In the interview below, Bruce Greenwald, distinguished investor, professor, and advisor, sits down with Brendan Byrnes to discuss a variety of topics as they relate to investors today. Professor Greenwald is a famed value investor, always trying to buy mispriced assets at a discount to their intrinsic value.
Our own super-investor David Gardner takes a different approach, seeking out paradigm-shifting companies before Wall Street is keen to their potential. Both have trounced the market for years, and I invite you to learn more about how David discovers his winners today. Just click here now to read more.
Brendan: Let's take a look at a bigger-picture, macro issue; the fiscal cliff that's been dominating the news, at least the financial news, lately. Is this just noise? Does this matter for investors?
Bruce: I think there are macro issues that matter for investors. I think, actually, there are more serious issues than the fiscal cliff. I don't think the fiscal cliff is going to help. On the other hand, the apocalyptic view that this is going to recreate 2009 is just not justified.

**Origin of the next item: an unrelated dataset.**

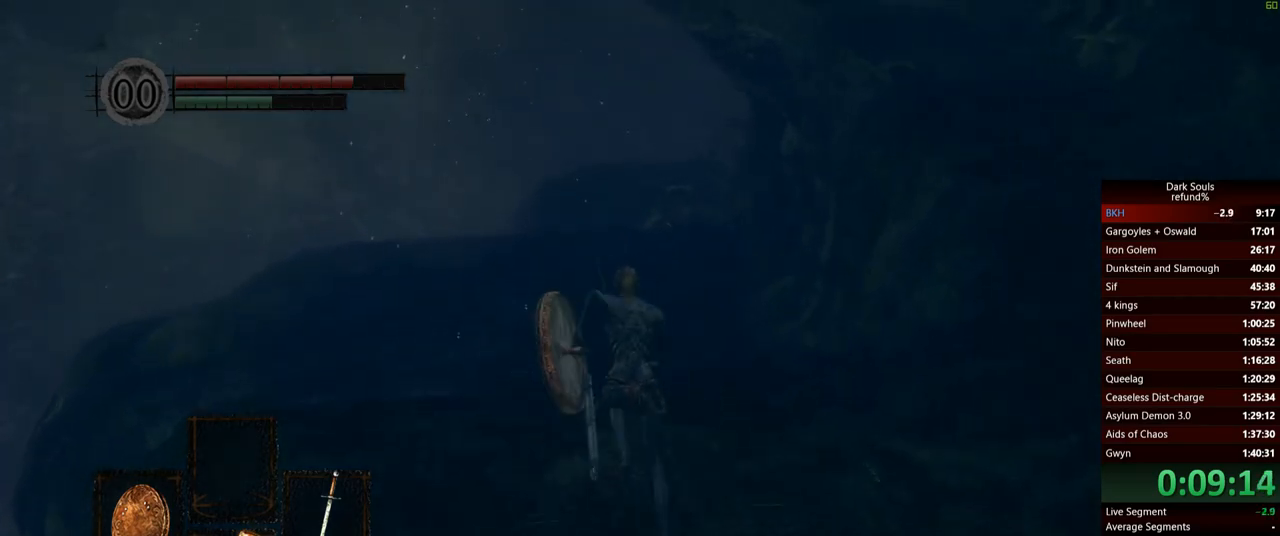
{"buttons": ["B"], "left_stick": "up", "right_stick": "center", "events": []}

Britain, in a sense, has voluntarily gone off the fiscal cliff. They've done a lot of austerity. They did have a double-dip recession, but it was very mild. It was a 1% drop in GDP, so people who think this is going to be a 5% drop like we experienced in 2009 just are not being realistic about it.

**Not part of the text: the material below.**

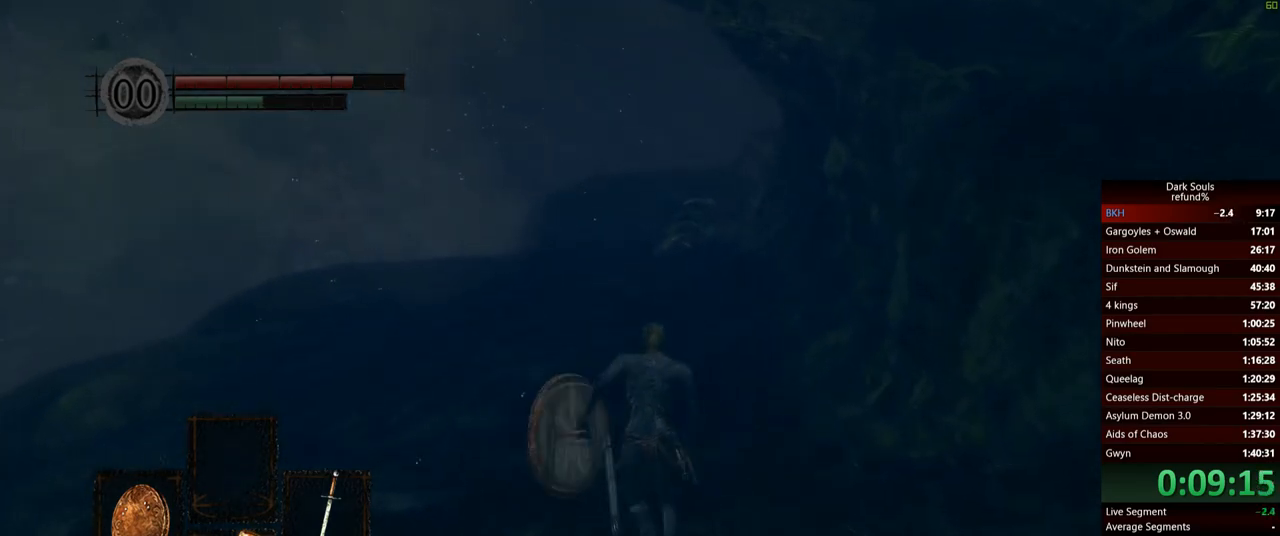
{"buttons": ["B"], "left_stick": "up", "right_stick": "center", "events": []}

On the other hand, there are big problems out there. The biggest is that the business community -- and business investment at this stage in the cycle is typically what sustains growth -- really is not comfortable, I think, with the level of risk. You see that in the investment community, in the willingness of investors to accept these ridiculously low returns on government bonds that they think are safe.
If the perceived risk, or the hostility of government, or the hostility of the fundamental environment because of what's going on in Europe, reduces business investment -- and you know in the last quarter it went down -- that's going to be a big drag next year.
The second thing is that there's a simple point at which you can see where consumers are going. The basic story with consumers is that the top 20% of households, who have about 40% of the permanent income, save about 15% of their incomes, so if everybody else spends everything they have, you have a 6% savings rate.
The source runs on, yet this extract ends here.